Politics

Attorney General Garland faces pressure over memo on alleged school board threats

A recently-issued Justice Department memo has put Attorney General Merrick Garland in the center of controversy once again. Garland is expected to face another round of grilling about the memo when he testifies before the Senate Judiciary Committee on Wednesday.

The Friday release of the message from the National School Boards Association instigated another round of scrutiny from Republicans. The House Judiciary Committee Republicans argued Monday that Garland has no choice but to withdraw the memo. “Because the NSBA letter was the basis for your memorandum and given that your memorandum has been and will continue to be read as threatening parents and chilling their protected First Amendment rights, the only responsible course of action is for you to fully and unequivocally withdraw your memorandum immediately,” they said in a letter to Garland.
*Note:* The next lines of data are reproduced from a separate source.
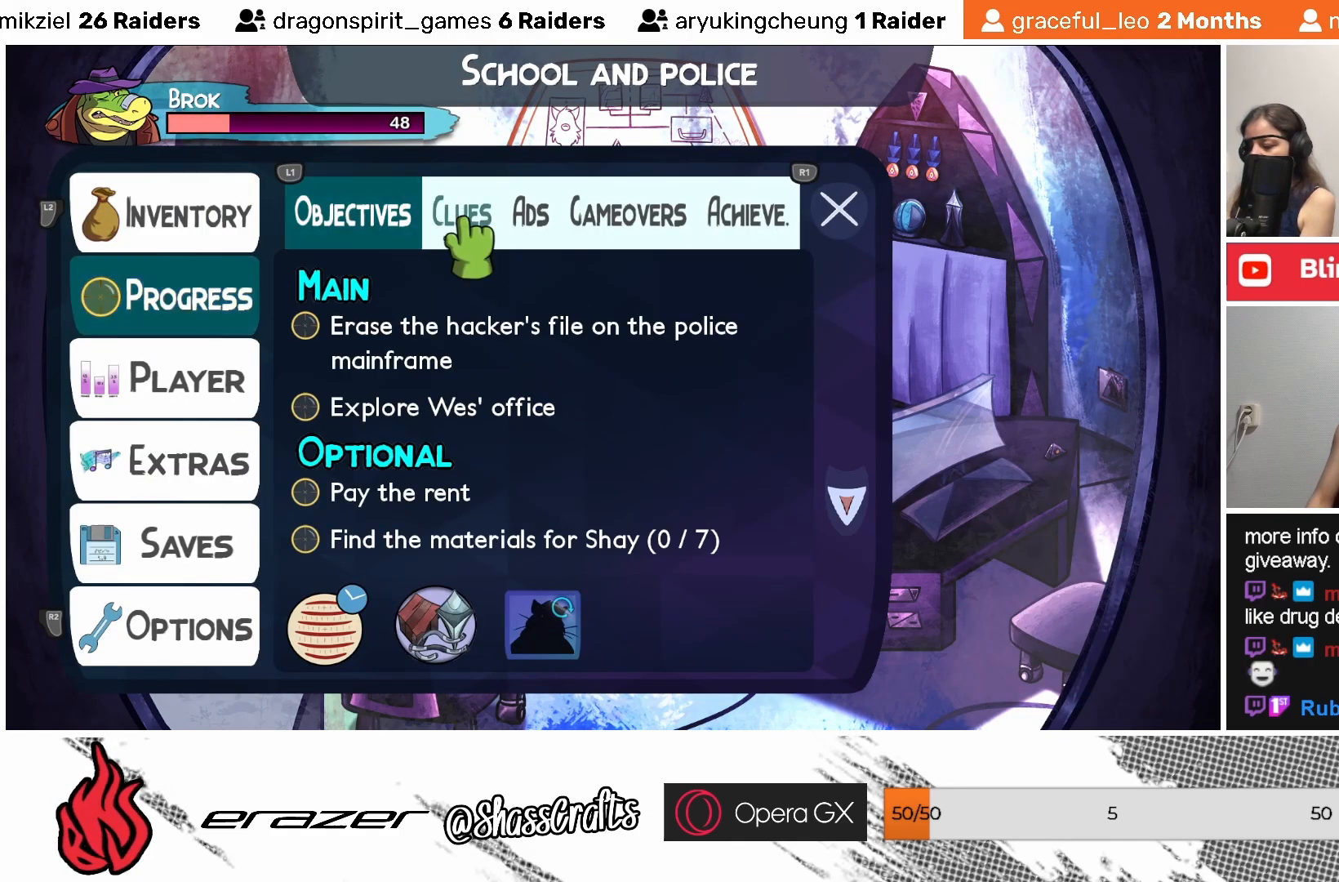
{"buttons": [], "left_stick": "center", "events": [[367, "DPAD_RIGHT", "down"], [433, "DPAD_RIGHT", "up"]]}
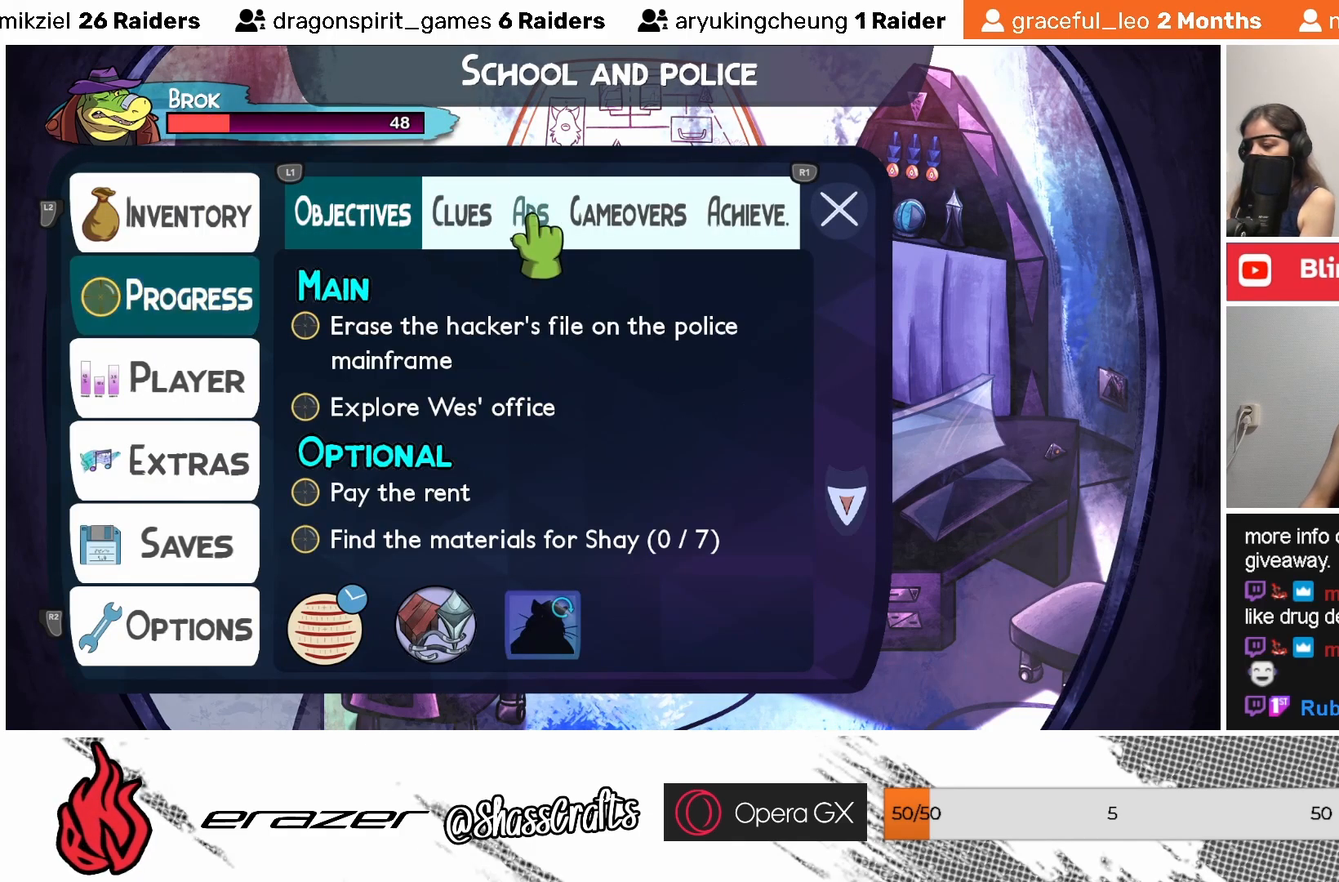
{"buttons": [], "left_stick": "center", "events": []}
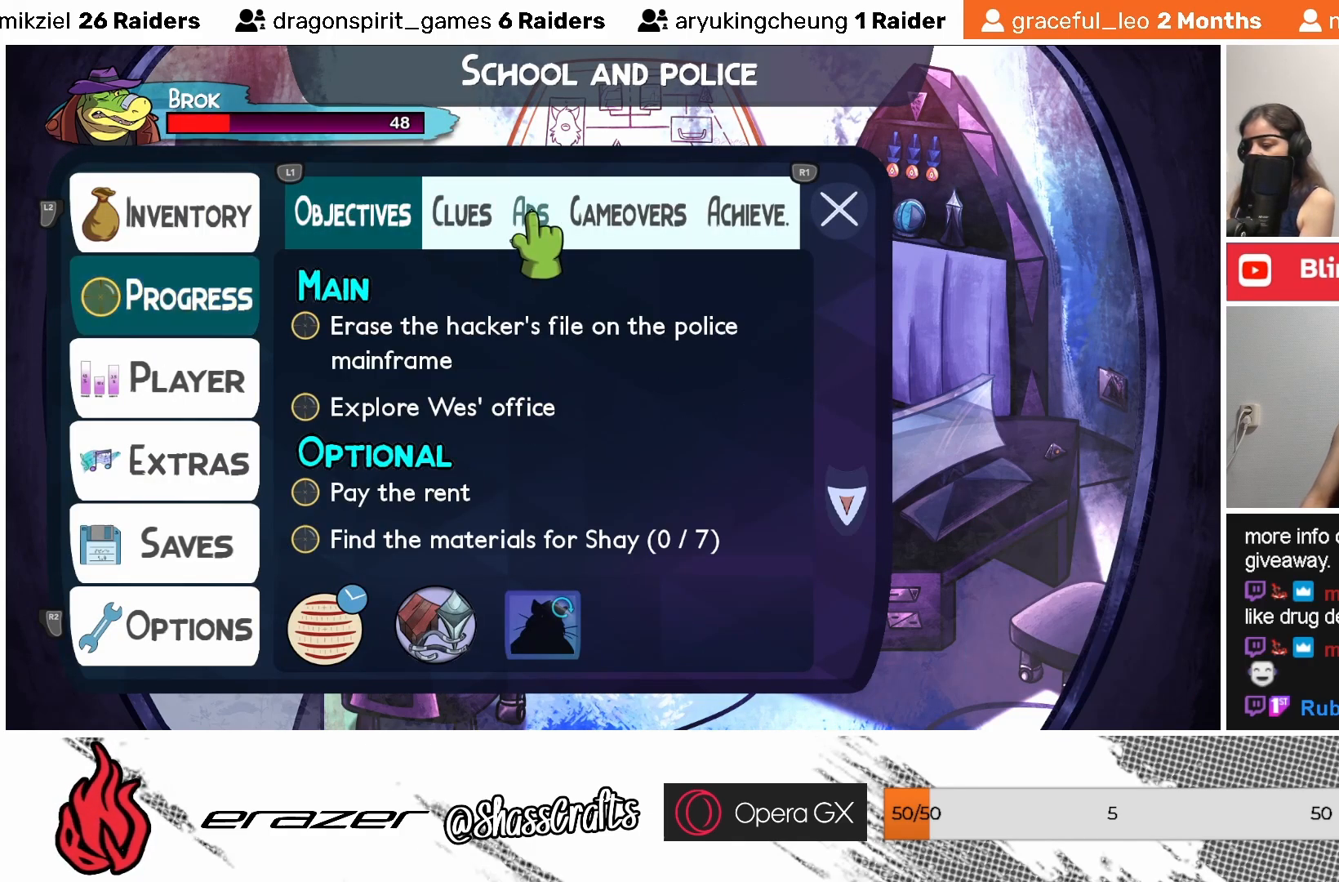
{"buttons": [], "left_stick": "center", "events": [[183, "DPAD_RIGHT", "down"], [283, "DPAD_RIGHT", "up"]]}
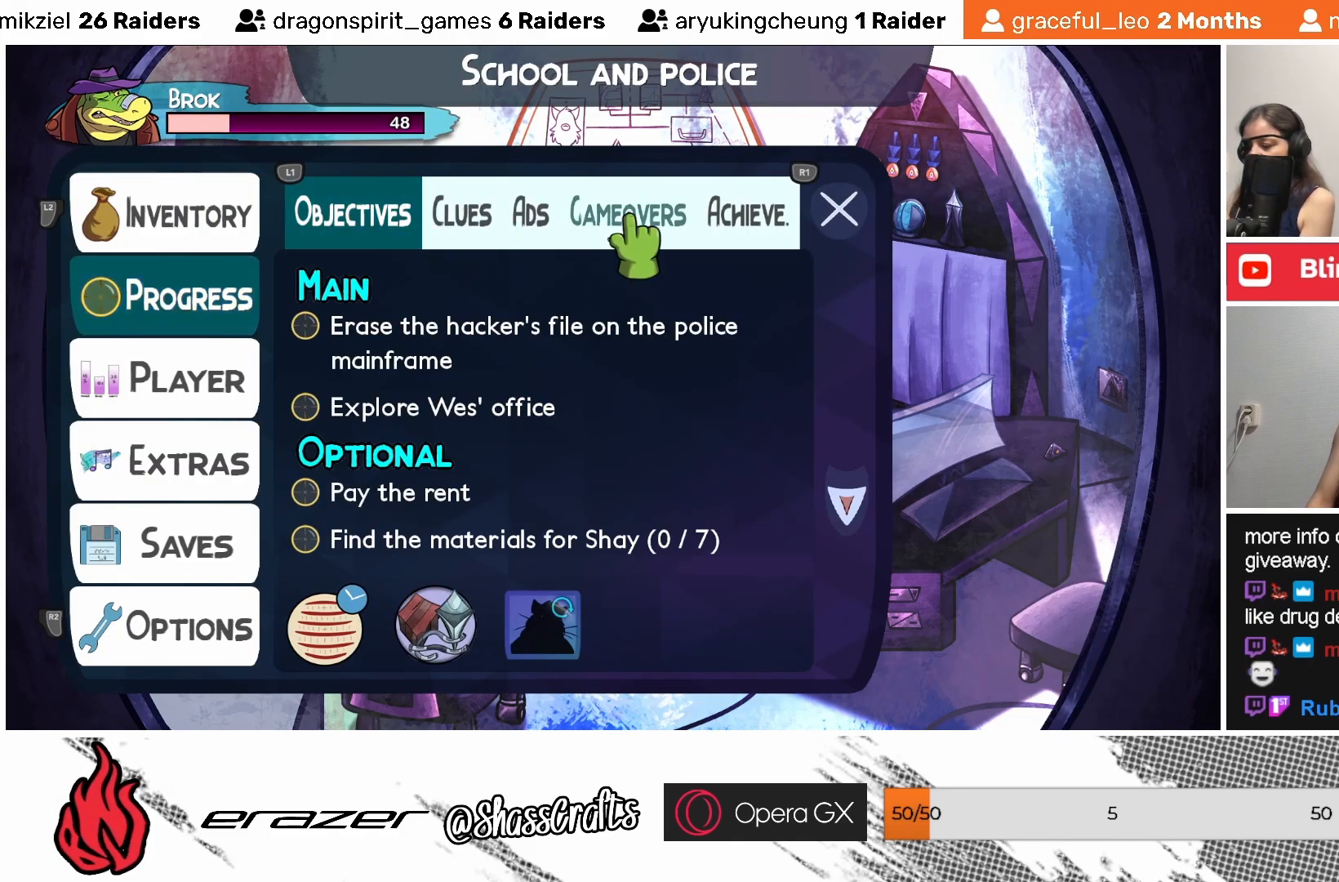
{"buttons": [], "left_stick": "center", "events": [[333, "DPAD_RIGHT", "down"], [433, "DPAD_RIGHT", "up"]]}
In its September letter, which has been cited repeatedly by Republicans, the organization said that the protests and threats against school board members “could be the equivalent to a form of domestic terrorism and hate crimes.” Despite the alleged rise in school board threats, Garland recently admitted to Congress that no “body of evidence” shows any uptick in violence at school board meetings aside from a Loudon County father who was arrested after alleging that the school board tried to cover up his daughter’s rape [New York Post].

In their latest criticism of the department, the House Judiciary Committee’s Republicans asked Garland on Monday to withdraw the memo, pointing to a message issued Friday by the National School Boards Association, in which the organization apologized for the language that it used, saying, “There was no justification for some of the language included” and parents’ voices should “be heard” [CNN].